Augmentation – machines and humans working together to enhance one another, by design, such that the intelligence of the resulting system improves – is currently considered the normative ideal for the future of work. However, augmentation is currently narrowly understood, from a managerialist, almost neo-Taylorist perspective.
Raisch and Krakowski (2021), discussing the ‘automation-augmentation paradox’, identified an urgency for social scientists to get more involved in debates around the future of work, dominated by computer scientists and engineers who “often regard humans as a mere disturbance in the system that can and should be designed out” (p. 203). The focus mostly lies on technology, adopting a techno-determinist stance assuming that technological capabilities and innovations shape social, economic, and political reality, rather than the other way around, while topics like future labour conditions and relations are rarely addressed. Some argue that Big Tech is on a mission to monopolise the collective imagination around the future, using discursive closure tactics like naturalisation – i.e., presenting trends as inevitable, while obfuscating the sociohistorical processes that created them.
Using multimodal discourse analysis, we explore the artistic processes and practices of 35 professional artists who are working, full-time, with augmentative AI technologies (embodied and non-embodied, robotic, virtual, and embedded). These artists, many of whom are world-renowned (e.g., Refik Anadol; AndyRobot; Leonel Moura; Alexander Whitley), span various artistic neo-disciplines such as data painter, choreoboticist, movement analyst, and computational photographer.
The central idea of our paper is that in the 1960s and '70s, there were two traditions in robotics: the engineering tradition, focused on efficiency and automation, and the artistic tradition, focused on relationality and human-centricity. Over time, the engineering timeline seems to have won out, and this is the timeline we find ourselves in today. Hence, this study asks the question: what if we would have gone down the other timeline?
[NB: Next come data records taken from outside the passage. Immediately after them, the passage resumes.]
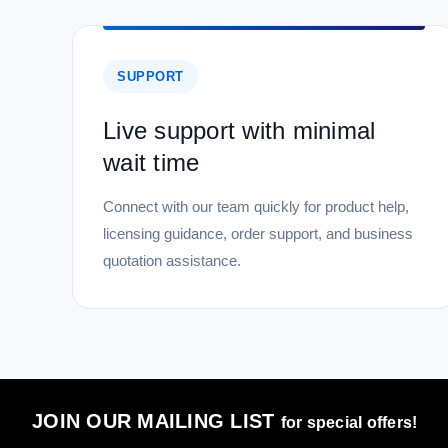
SUPPORT
Live support with minimal
wait time
Connect with our team quickly for product help,
licensing guidance, order support, and business
quotation assistance.
JOIN OUR MAILING LIST
for special offers!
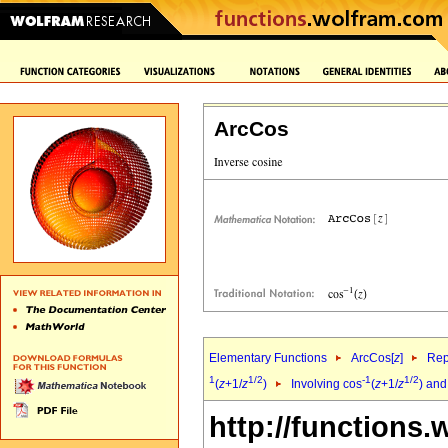
ArcCos
Elementary Functions
ArcCos[
z
]
Rep
1
1/2
-1
1/2
(
z
+1/
z
)
Involving cos
(
z
+1/
z
) and
http://functions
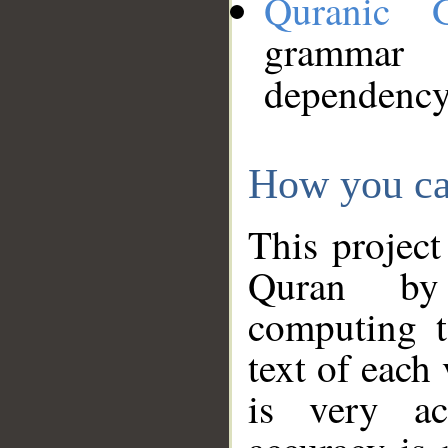
Quranic 
grammar
dependency
How you ca
This project
Quran by 
computing t
text of each
is very ac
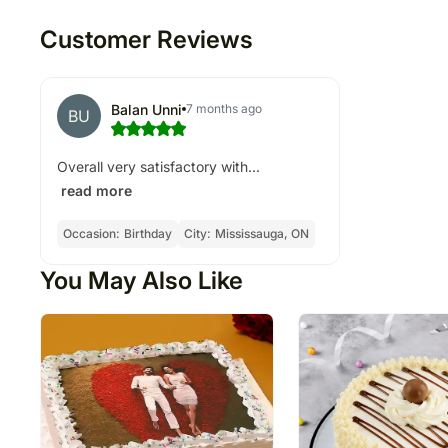
Customer Reviews
Balan Unni
7 months ago
BU
Overall very satisfactory with...
read more
Occasion:
Birthday
City:
Mississauga, ON
You May Also Like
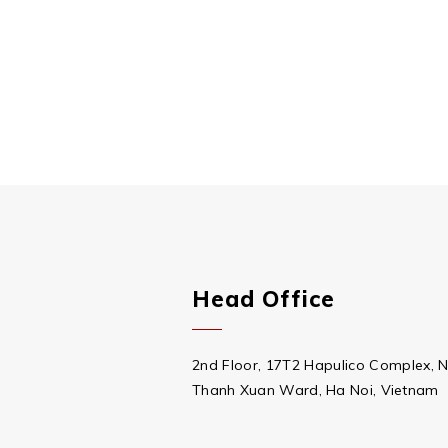
Head Office
2nd Floor, 17T2 Hapulico Complex, 
Thanh Xuan Ward, Ha Noi, Vietnam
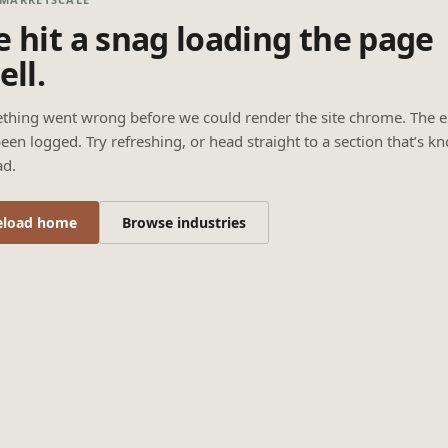
 hit a snag loading the page
ell.
thing went wrong before we could render the site chrome. The e
een logged. Try refreshing, or head straight to a section that’s k
ad.
eload home
Browse industries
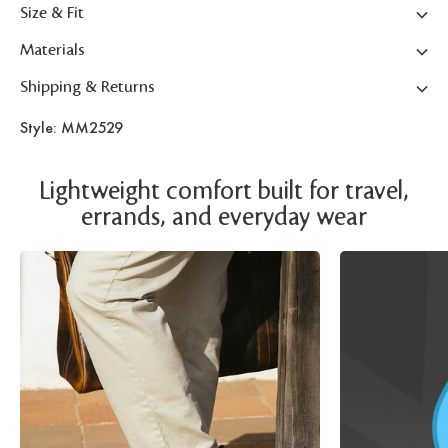
Size & Fit
Materials
Shipping & Returns
Style: MM2529
Lightweight comfort built for travel,
errands, and everyday wear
Nicky is a former Fulbright Scholar (Boston, 2012). To date, she has published over 60 international peer-reviewed articles, two books, and 20 book chapters. She is very active in science communication outside academia as well, and regularly publishes trade press articles (e.g., HBR.org, Forbes.com), op-eds/editorials, and podcasts, and has appeared in a documentary TV series on the labour market implications of disruptive technologies (The Digital Dilemma on VRT). In 2021, Nicky was selected from more than 1,000 applicants to be part of Belgium’s ‘40 under 40’ inaugural cohort representing the nation’s promising future societal leaders.
Currently, Nicky is an Associate Editor at Journal of Management (JOM), as well as being on several other editorial boards (e.g., HRMJ, EJWOP). She has also been an evaluator of several national and European scientific funding agencies, e.g., FWO in Belgium, NWO in the Netherlands, the Research Council of Finland, and the European Commission.